花京院社長と私のナイショな関係

「そんな感じで私も全然意味が分からないんです。非常に困ってます…あ、これめっちゃ美味しい」


車中でのキスに気が動転しているうちに連れてこられたのは、政治家が密会するような料亭だった。
障子を開ければ中庭の風景が楽しめるようになっていて、木々の配置で他の部屋が見えないようになっている、完全個室。
社長だったらオサレなイタリアンのほうが似合いそうだが、この手の話とやらをするには機密性の高そうな日本料亭のほうが良さそうな気がする。

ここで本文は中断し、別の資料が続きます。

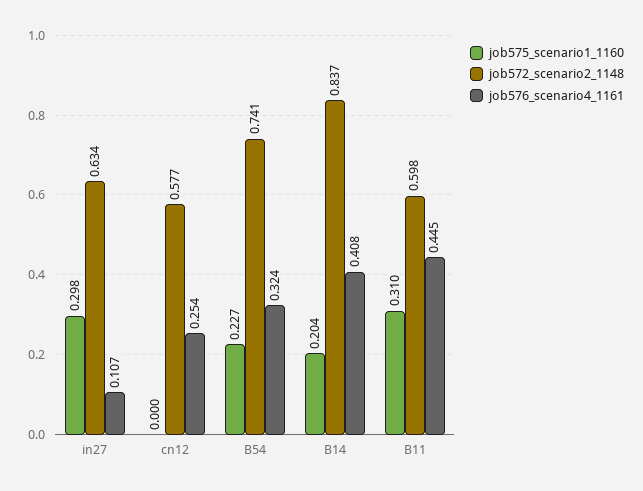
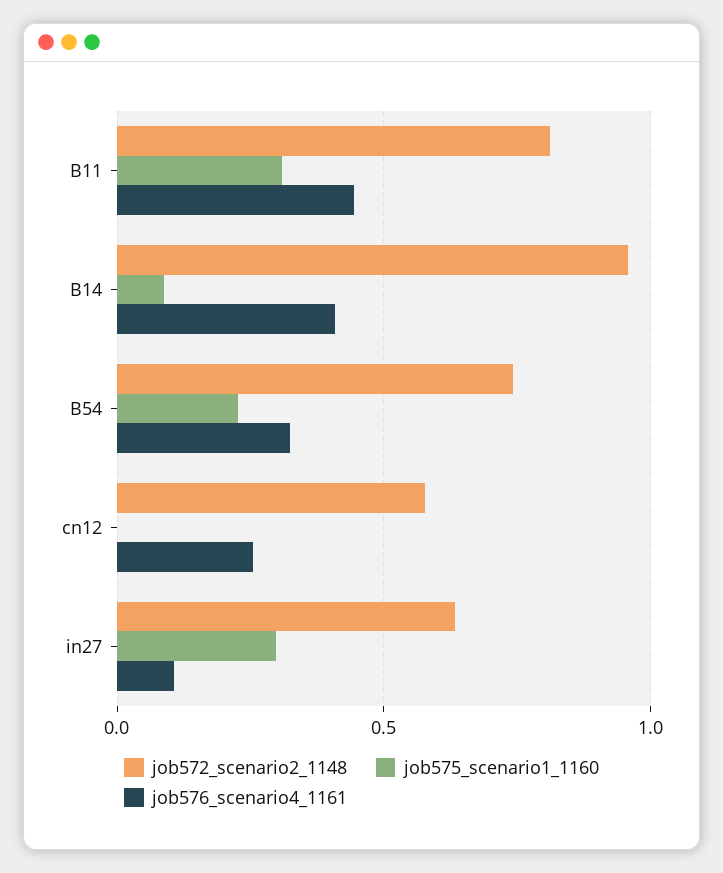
  {
    "job575_scenario1_1160": {
      "in27": 0.298,
      "cn12": 0,
      "B54": 0.227,
-     "B14": 0.204,
+     "B14": 0.1,
      "B11": 0.31
    },
    "job572_scenario2_1148": {
      "in27": 0.634,
      "cn12": 0.577,
      "B54": 0.741,
-     "B14": 0.837,
+     "B14": 0.95,
-     "B11": 0.598
+     "B11": 0.8
    },
    "job576_scenario4_1161": {
      "in27": 0.107,
      "cn12": 0.254,
      "B54": 0.324,
      "B14": 0.408,
      "B11": 0.445
    }
  }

さっきのキスで私の抜けきった力は足りない栄養素が補給されたみたいに回復した。まさに補給。
補給ではあるけれどもキス。あの後しばらく動揺して固まっていたら、

「緊急事態らしいから。人工呼吸だと思って許して」

と謝られた。
イケメンとはいえ同意のない行為に傷つきはしたけど、社長にしてみたらおっさんに言われて仕方なくした事だし、見ず知らずの女にキスだなんて嫌だっただろう。

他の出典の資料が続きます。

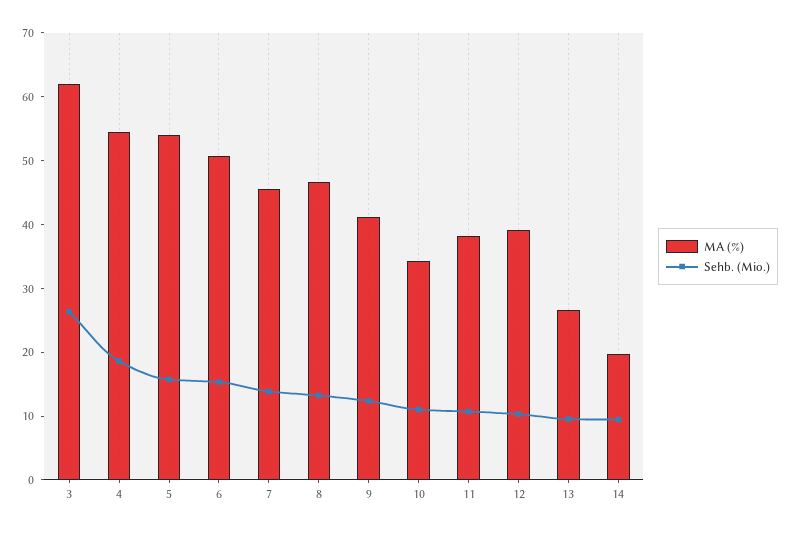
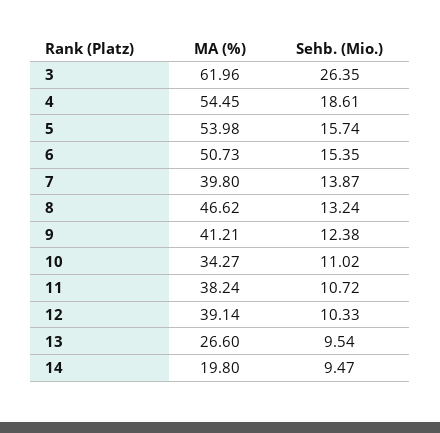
  {
    "MA (%)": {
      "3": 61.96,
      "4": 54.45,
      "5": 53.98,
      "6": 50.73,
-     "7": 46,
+     "7": 39.8,
      "8": 46.62,
      "9": 41.21,
      "10": 34.27,
      "11": 38.24,
      "12": 39.14,
      "13": 26.6,
      "14": 19.8
    },
    "Sehb. (Mio.)": {
      "3": 26.35,
      "4": 18.61,
      "5": 15.74,
      "6": 15.35,
      "7": 13.87,
      "8": 13.24,
      "9": 12.38,
      "10": 11.02,
      "11": 10.72,
      "12": 10.33,
      "13": 9.54,
      "14": 9.47
    }
  }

ひとまずキスの件は水に流して、遠慮なくご馳走になることにした。切り替えの早さは自信あります。深く考えるのが苦手なだけともいうけど。

おっさんや社長は、黒いアレについて私が知らないことを知っていそうだったし、目の前には見た目にも美味しそうな懐石料理。お腹はものすごく空いている。
頂くしかないでしょう。
病み上がりの私の体調を慮ったのではないだろうけど、上品な出汁の利いた薄味の和食が胃にやさしい。
一昨日から黒い靄(もや)がくっついていない店員さんを見つけるのも一苦労で探すような時間もないから、買い物は最低限しかできず、人が多い社食も怖くて入れなかった。まともなご飯にありつけてものすごく嬉しい。

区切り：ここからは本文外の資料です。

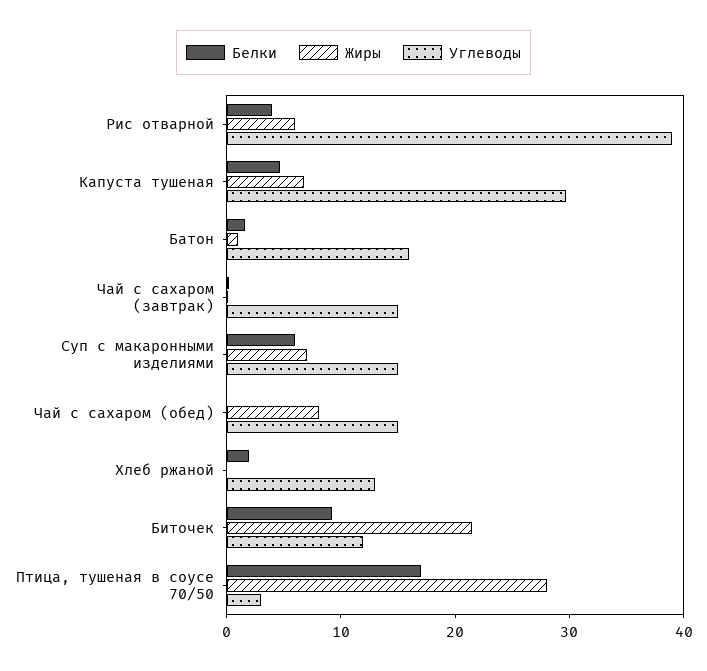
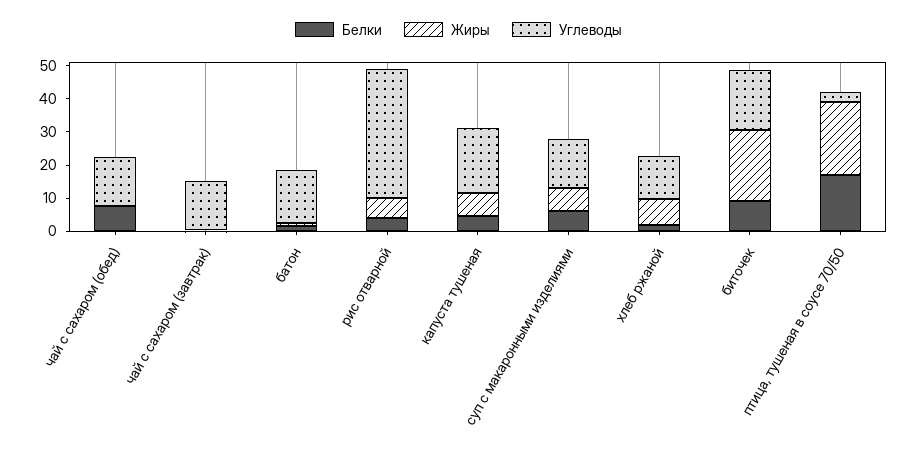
  {
    "Белки": {
      "Рис отварной": 4,
      "Капуста тушеная": 4,
      "Батон": 2,
      "Чай с сахаром (завтрак)": 0,
      "Суп с макаронными изделиями": 6,
-     "Чай с сахаром (обед)": 0,
+     "Чай с сахаром (обед)": 7.5,
      "Хлеб ржаной": 2,
      "Биточек": 10,
      "Птица, тушеная в соусе 70/50": 18
    },
    "Жиры": {
      "Рис отварной": 6,
      "Капуста тушеная": 6,
      "Батон": 2,
      "Чай с сахаром (завтрак)": 0,
      "Суп с макаронными изделиями": 8,
-     "Чай с сахаром (обед)": 8,
+     "Чай с сахаром (обед)": 0,
-     "Хлеб ржаной": 0,
+     "Хлеб ржаной": 7.5,
      "Биточек": 22,
-     "Птица, тушеная в соусе 70/50": 28
+     "Птица, тушеная в соусе 70/50": 22.5
    },
    "Углеводы": {
      "Рис отварной": 40,
-     "Капуста тушеная": 30,
+     "Капуста тушеная": 20,
      "Батон": 16,
      "Чай с сахаром (завтрак)": 16,
      "Суп с макаронными изделиями": 16,
      "Чай с сахаром (обед)": 16,
      "Хлеб ржаной": 14,
-     "Биточек": 12,
+     "Биточек": 17.5,
      "Птица, тушеная в соусе 70/50": 4
    }
  }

「困ってる割によう食うなあ。お、この煮付け、なかなかいけるわ」

ちっさいおっさんは、ちっさいけど大人1人分の食事をバクバク食べていた。
普通の箸は大きすぎるので、果物用のフォークを使って食べている。
お皿をのぞき込むように食べてる姿がなんだか可愛い。
最初は人形サイズのおっさんがしゃべったり動いたりするのが怖かったけど、だんだん見慣れてきた。
おっさんの姿はは社長以外の人には視えないそうだ。
料理を食べるのも他の人には食べ物が浮いているように見えるから、今も料理を並べてもらってお店の人には下がってもらっている。



おっさんはジョニーと名乗った。
本名は源五郎だと社長が言うと「その名前はダサいから呼ぶな」と怒った。